» **Consigne 1**:
Répondez à ces questions à partir de l'intervention.
(a) Quelle collègue se charge des crédits relevant de l'asile ?
(b) De quel pourcentage les crédits augmentent-ils par rapport à la loi de finances initiale pour 2015 ?
(c) Dans quelle ville se trouve la salle d'audience aménagée qui reste inemployée ?
» **Consigne 2**: Recopiez à l'identique le passage de l'intervention qui commence par les mots contenant « Mon rapport pour » et se termine par « finances initiale pour 2015. ».

» **Texte présenté**:
┌────────

Intervention de François-Noël Buffet

Commission des lois constitutionnelles, de législation, du suffrage universel, du Règlement et d'administration générale — Réunion du 18 novembre 2015 à 8h35
Loi de finances 2016 — Mission « immigration asile et intégration » crédits « immigration » - examen du rapport pour avis

Photo de François-Noël BuffetFrançois-Noël Buffet, rapporteur pour avis :

Mon rapport pour avis est consacré aux crédits relatifs à la circulation des étrangers, à la politique des visas, à la lutte contre l'immigration irrégulière, à l'intégration et à l'accès à la nationalité française, notre collègue Esther Benbassa se chargeant de ce qui relève de l'asile.

Ces crédits s'élèvent, dans le projet de loi de finances pour 2016 à un peu plus de 170 millions d'euros en autorisations d'engagement et 169 millions d'euros en crédits de paiement, soit une augmentation de 9,6 % par rapport aux crédits ouverts dans la loi de finances initiale pour 2015.

Je centrerai mon propos sur trois grands sujets : l'augmentation des crédits dédiés à la lutte contre l'immigration irrégulière et à l'intégration ; l'immigration régulière et les naturalisations ; le problème des politiques d'éloignement.

Les crédits du programme 303 « immigration et asile », sont, pour le volet immigration, en augmentation de près de 20 %, ce qui les ramène à leur niveau de 2012. On observe une rationalisation dans la gestion des centres de rétention. Au regard du contexte migratoire actuel, les crédits inscrits au titre du fonctionnement hôtelier de ces centres, locaux de rétention administrative et zones d'attente sont portés à plus de 20 millions, soit une augmentation de 8 % au regard de la loi de finance initiale pour 2015. Il y a là, de toute évidence, un effort.

On peut déplorer, cependant, la sous-utilisation chronique des salles d'audience délocalisées et du système vidéo ad hoc. Alors que l'État a engagé de gros travaux pour améliorer les conditions de ce type d'audience et s'assurer qu'aucun droit n'y soit mis en cause, les magistrats refusent toujours d'utiliser cette voie et la salle aménagée à Bobigny reste inemployée. Ce n'est pas acceptable. Quant aux vidéo-audiences, auxquelles il peut être recouru dans le cadre de la rétention administrative par le juge des libertés et de la détention, et dont la possibilité a été étendue aux juridictions administratives en cas de contestation par un étranger placé en rétention de la mesure d'éloignement dont il fait l'objet, aucune ne s'est tenue en raison de l'opposition des magistrats et des avocats. C'est regrettable. Nous avons pu, avec plusieurs collègues, être témoin d'une audience tenue selon ces modalités à la Cour nationale du droit d'asile et je puis témoigner que cette procédure est pleinement respectueuse des droits de chacun.

└────────

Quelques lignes
┌────────

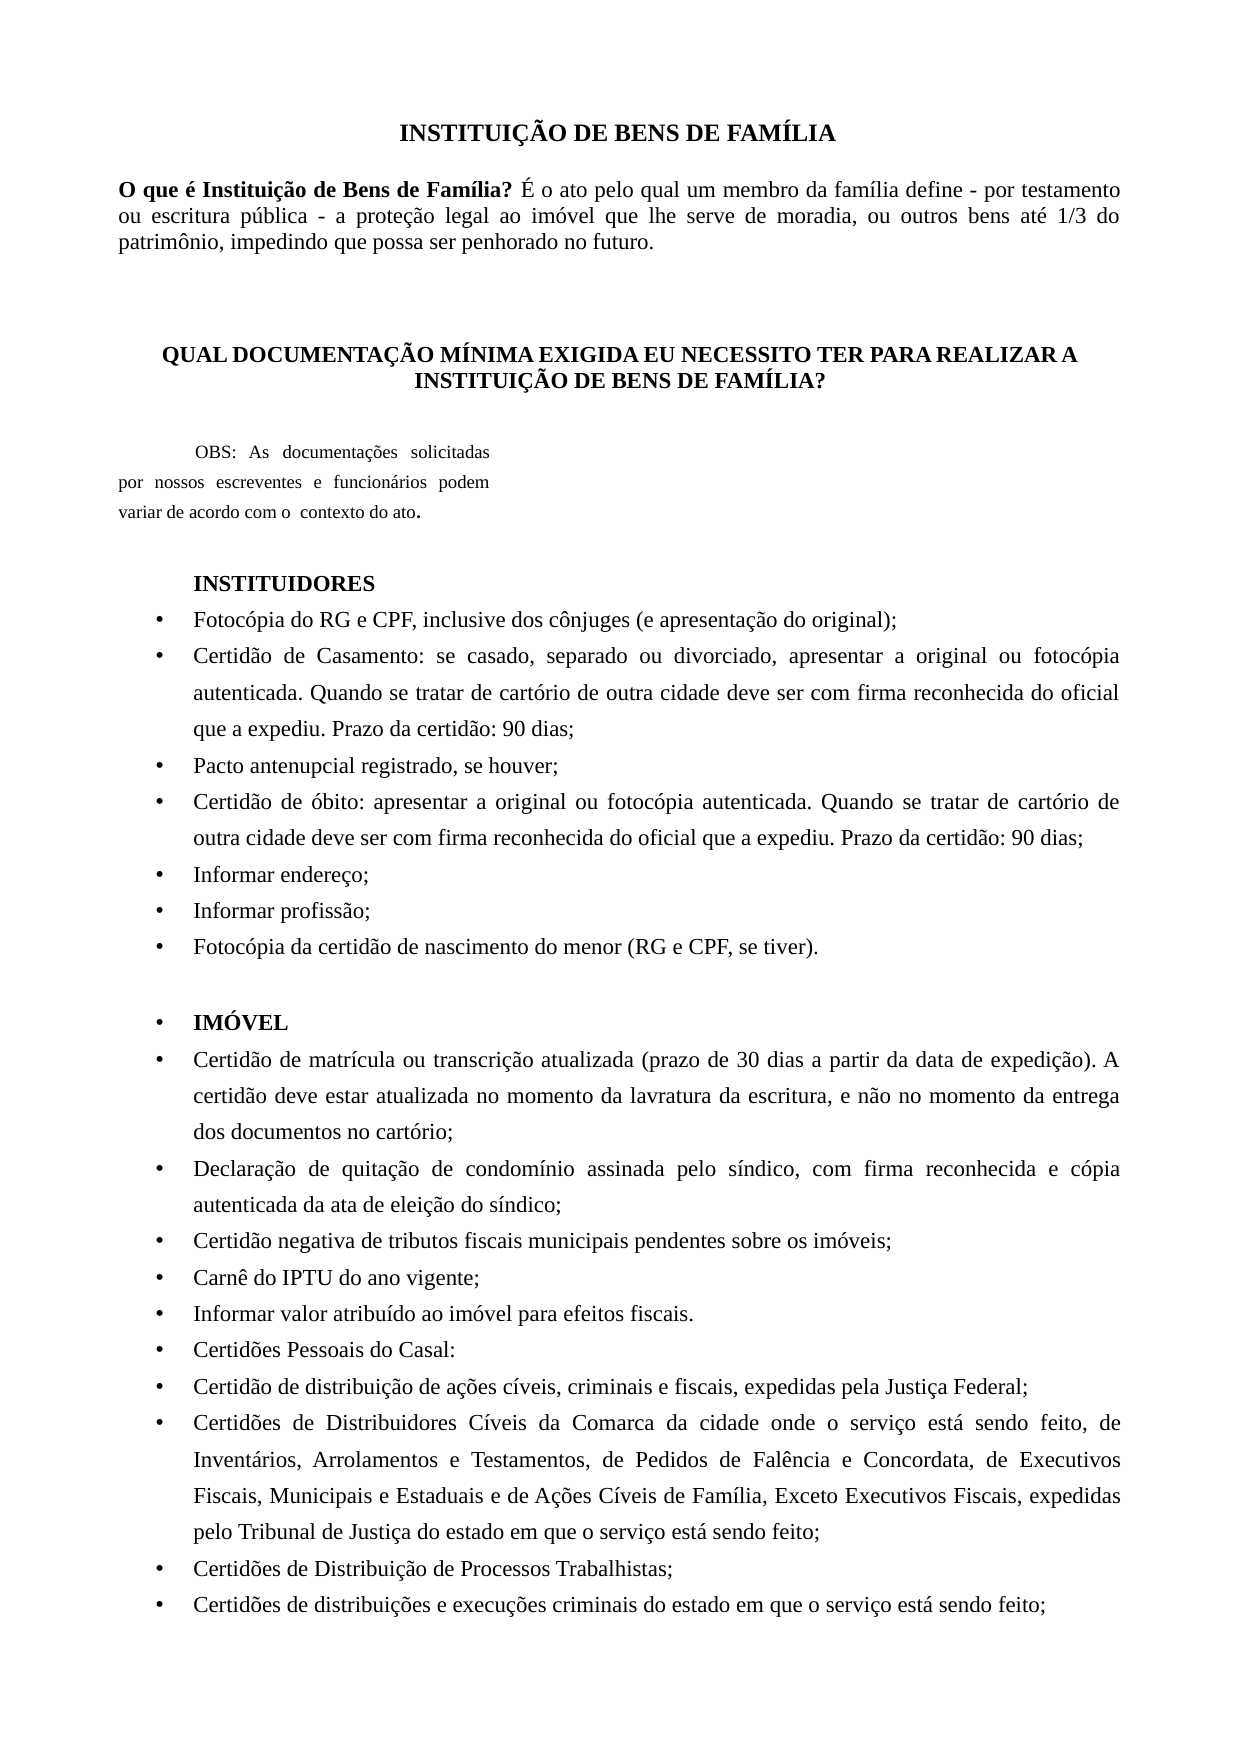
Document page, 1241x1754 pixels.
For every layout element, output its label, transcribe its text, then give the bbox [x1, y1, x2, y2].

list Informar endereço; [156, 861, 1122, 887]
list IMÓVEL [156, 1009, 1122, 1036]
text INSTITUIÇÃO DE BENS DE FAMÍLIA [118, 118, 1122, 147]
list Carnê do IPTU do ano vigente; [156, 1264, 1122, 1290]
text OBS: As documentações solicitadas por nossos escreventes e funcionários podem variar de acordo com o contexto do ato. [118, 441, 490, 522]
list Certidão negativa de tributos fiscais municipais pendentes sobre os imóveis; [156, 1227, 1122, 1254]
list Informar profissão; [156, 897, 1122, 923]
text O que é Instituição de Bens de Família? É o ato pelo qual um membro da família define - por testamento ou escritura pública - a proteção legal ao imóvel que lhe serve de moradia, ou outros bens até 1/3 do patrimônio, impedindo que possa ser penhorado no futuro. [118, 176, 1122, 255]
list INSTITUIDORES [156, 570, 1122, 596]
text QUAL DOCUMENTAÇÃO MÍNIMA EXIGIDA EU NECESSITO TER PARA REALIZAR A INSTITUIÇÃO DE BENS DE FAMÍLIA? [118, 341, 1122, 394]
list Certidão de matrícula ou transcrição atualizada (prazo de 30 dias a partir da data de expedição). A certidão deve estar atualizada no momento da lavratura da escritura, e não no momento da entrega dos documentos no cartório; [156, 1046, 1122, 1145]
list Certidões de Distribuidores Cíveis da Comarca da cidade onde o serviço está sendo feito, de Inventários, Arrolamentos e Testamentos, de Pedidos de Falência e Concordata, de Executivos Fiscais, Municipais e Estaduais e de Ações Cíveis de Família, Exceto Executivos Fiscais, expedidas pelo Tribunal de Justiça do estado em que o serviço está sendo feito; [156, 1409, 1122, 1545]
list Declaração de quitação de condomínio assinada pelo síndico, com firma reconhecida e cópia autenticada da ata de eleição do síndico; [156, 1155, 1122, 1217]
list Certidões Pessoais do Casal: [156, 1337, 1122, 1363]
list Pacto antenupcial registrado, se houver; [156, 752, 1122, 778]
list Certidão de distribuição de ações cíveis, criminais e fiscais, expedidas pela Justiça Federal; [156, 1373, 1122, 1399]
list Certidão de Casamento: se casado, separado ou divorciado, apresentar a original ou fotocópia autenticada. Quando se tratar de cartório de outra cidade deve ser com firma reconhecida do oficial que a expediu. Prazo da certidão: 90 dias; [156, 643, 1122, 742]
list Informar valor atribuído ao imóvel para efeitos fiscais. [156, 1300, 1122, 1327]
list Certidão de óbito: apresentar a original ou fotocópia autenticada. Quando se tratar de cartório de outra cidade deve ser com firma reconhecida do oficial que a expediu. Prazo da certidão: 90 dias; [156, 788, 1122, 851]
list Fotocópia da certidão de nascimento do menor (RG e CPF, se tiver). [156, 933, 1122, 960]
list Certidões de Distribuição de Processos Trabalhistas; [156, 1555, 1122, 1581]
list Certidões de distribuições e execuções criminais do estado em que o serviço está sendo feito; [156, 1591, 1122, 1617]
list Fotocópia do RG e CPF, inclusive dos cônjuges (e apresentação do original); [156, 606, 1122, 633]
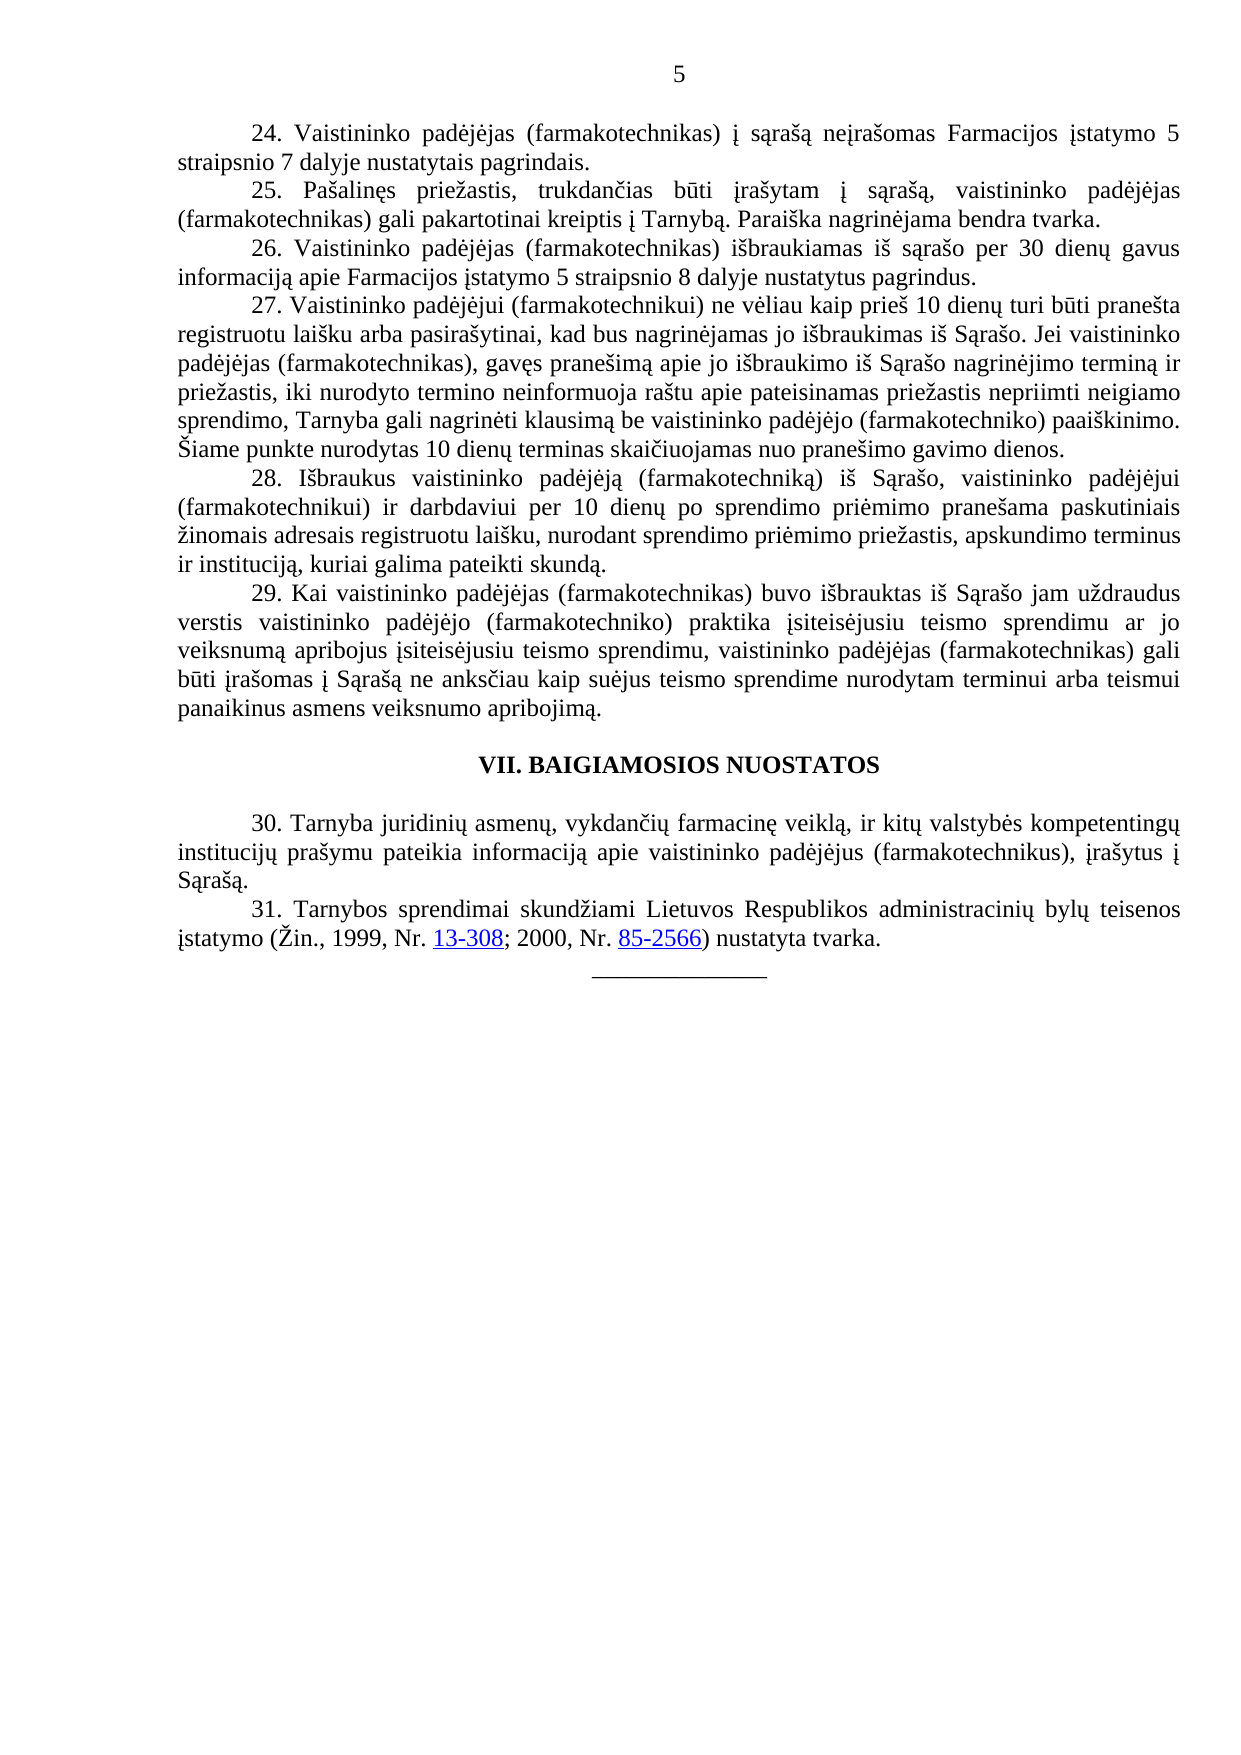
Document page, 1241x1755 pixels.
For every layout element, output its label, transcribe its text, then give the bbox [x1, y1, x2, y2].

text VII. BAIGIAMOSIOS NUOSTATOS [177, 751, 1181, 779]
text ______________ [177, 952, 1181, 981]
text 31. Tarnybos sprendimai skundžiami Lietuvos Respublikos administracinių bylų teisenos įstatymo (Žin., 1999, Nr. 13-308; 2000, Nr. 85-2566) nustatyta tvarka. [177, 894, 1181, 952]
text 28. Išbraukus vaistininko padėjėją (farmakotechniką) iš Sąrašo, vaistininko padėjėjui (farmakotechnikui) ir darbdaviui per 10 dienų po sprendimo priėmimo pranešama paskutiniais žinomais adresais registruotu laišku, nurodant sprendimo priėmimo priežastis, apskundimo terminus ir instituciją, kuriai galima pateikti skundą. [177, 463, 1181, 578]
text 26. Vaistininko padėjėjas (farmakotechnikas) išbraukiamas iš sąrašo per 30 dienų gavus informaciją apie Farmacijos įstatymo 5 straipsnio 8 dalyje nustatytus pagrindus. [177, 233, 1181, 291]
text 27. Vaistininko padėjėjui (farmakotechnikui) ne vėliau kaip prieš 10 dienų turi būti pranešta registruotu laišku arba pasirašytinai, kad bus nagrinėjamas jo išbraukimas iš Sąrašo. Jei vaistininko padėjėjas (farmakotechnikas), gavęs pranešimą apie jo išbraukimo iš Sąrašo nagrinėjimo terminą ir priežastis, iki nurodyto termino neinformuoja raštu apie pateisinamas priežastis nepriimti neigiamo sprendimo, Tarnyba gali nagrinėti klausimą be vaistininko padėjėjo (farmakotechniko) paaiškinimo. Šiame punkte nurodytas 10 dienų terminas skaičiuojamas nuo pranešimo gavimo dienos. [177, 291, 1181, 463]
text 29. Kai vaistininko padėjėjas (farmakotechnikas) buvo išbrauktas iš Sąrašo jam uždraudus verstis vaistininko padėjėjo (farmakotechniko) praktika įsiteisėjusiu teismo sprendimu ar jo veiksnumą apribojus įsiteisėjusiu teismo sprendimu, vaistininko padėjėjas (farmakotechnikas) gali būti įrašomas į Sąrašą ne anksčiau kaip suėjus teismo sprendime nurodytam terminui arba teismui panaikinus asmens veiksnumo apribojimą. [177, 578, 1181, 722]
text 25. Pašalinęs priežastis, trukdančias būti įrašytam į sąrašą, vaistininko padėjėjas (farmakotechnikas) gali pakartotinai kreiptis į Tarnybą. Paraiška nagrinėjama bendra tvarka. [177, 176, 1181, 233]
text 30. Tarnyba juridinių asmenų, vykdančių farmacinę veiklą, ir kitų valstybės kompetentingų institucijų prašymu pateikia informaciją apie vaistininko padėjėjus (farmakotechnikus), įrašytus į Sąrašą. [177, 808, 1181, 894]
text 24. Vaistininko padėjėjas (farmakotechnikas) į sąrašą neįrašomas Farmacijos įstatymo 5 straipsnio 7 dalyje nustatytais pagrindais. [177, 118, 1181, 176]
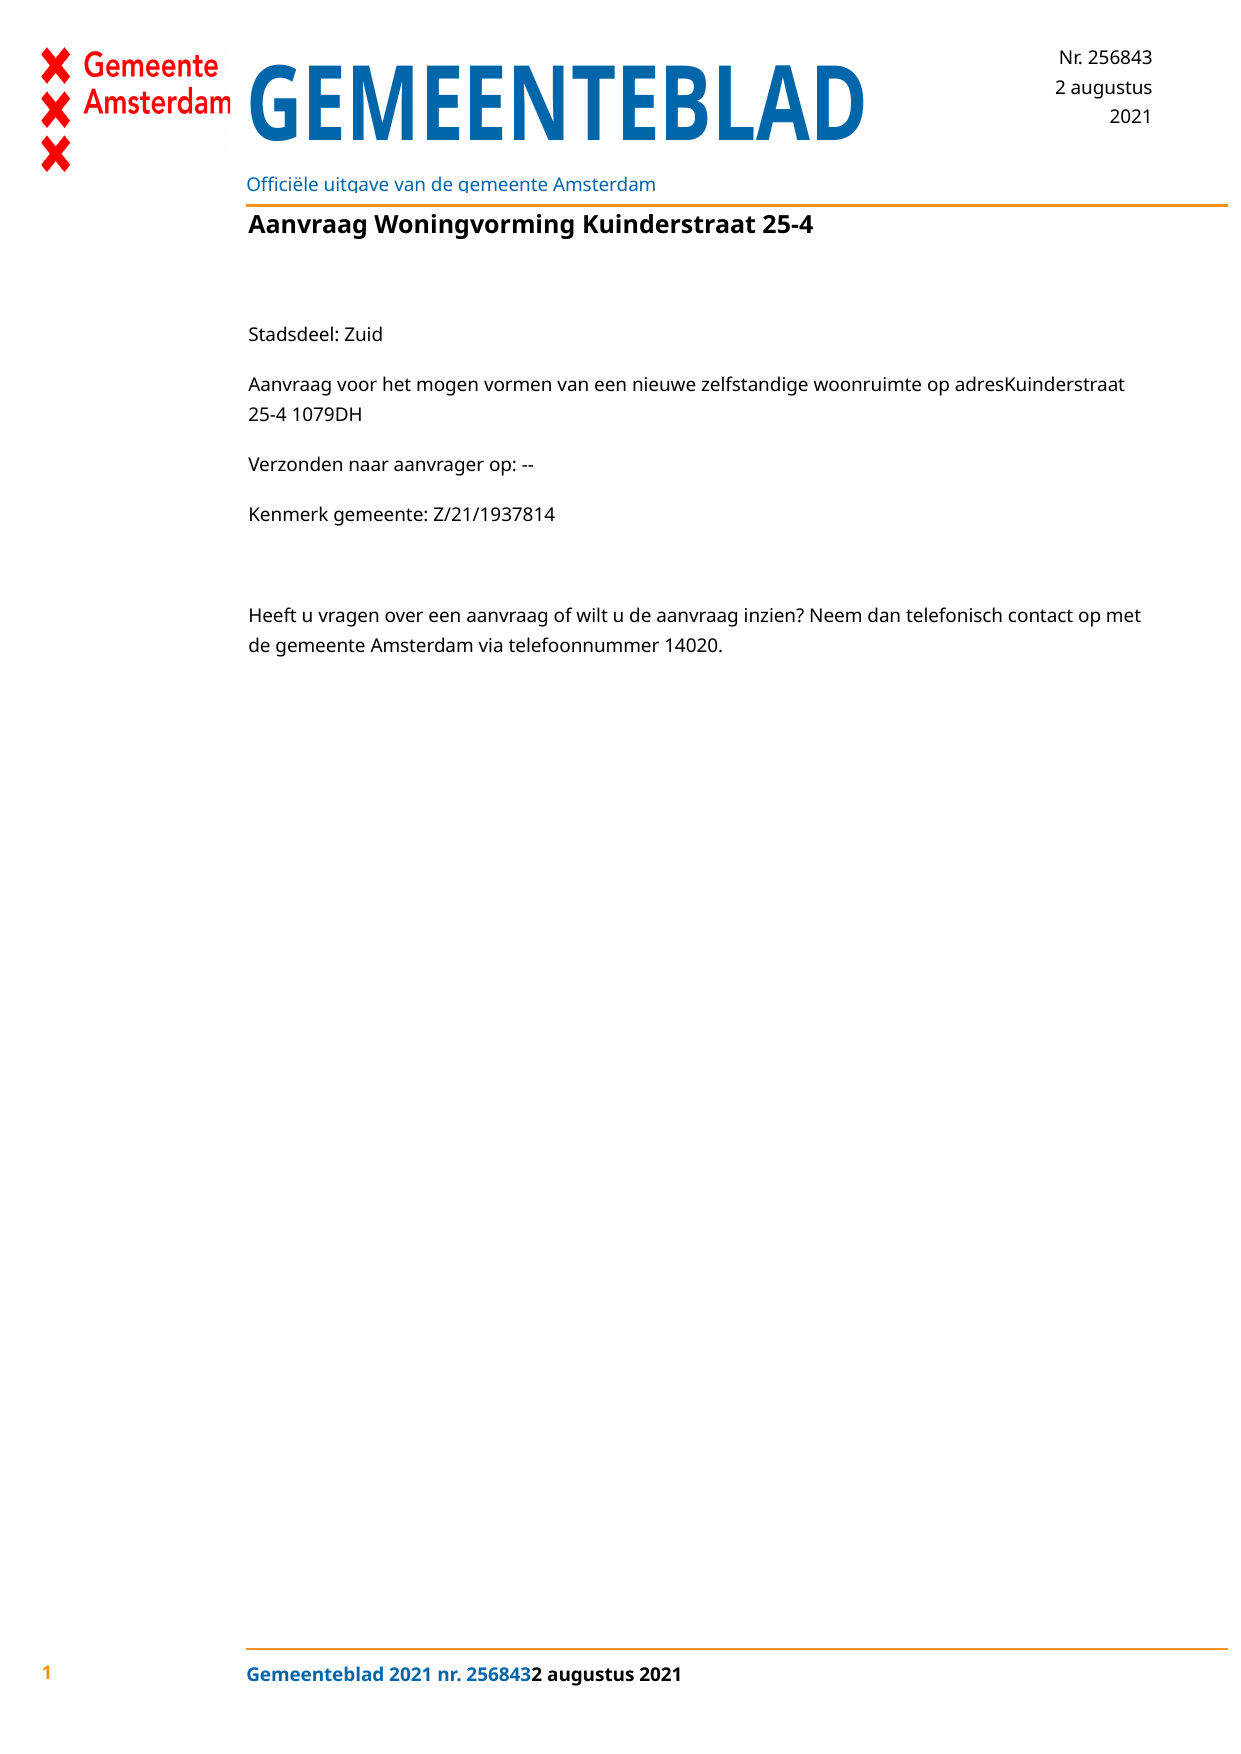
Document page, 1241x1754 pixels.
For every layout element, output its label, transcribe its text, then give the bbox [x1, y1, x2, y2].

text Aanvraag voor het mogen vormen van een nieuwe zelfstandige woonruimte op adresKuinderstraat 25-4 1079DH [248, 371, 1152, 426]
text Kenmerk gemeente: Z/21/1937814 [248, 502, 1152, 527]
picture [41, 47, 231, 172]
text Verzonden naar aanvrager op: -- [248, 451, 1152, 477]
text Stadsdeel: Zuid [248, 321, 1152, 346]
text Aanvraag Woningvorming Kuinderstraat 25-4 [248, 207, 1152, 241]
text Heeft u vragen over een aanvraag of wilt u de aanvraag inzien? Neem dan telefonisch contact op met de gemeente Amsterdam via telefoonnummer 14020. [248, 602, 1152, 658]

└────────

» **Réponse 1**:
(a) Esther Benbassa.
(b) 9,6 %.
(c) Bobigny.

» **Réponse 2**:
Mon rapport pour avis est consacré aux crédits relatifs à la circulation des étrangers, à la politique des visas, à la lutte contre l'immigration irrégulière, à l'intégration et à l'accès à la nationalité française, notre collègue Esther Benbassa se chargeant de ce qui relève de l'asile.

Ces crédits s'élèvent, dans le projet de loi de finances pour 2016 à un peu plus de 170 millions d'euros en autorisations d'engagement et 169 millions d'euros en crédits de paiement, soit une augmentation de 9,6 % par rapport aux crédits ouverts dans la loi de finances initiale pour 2015.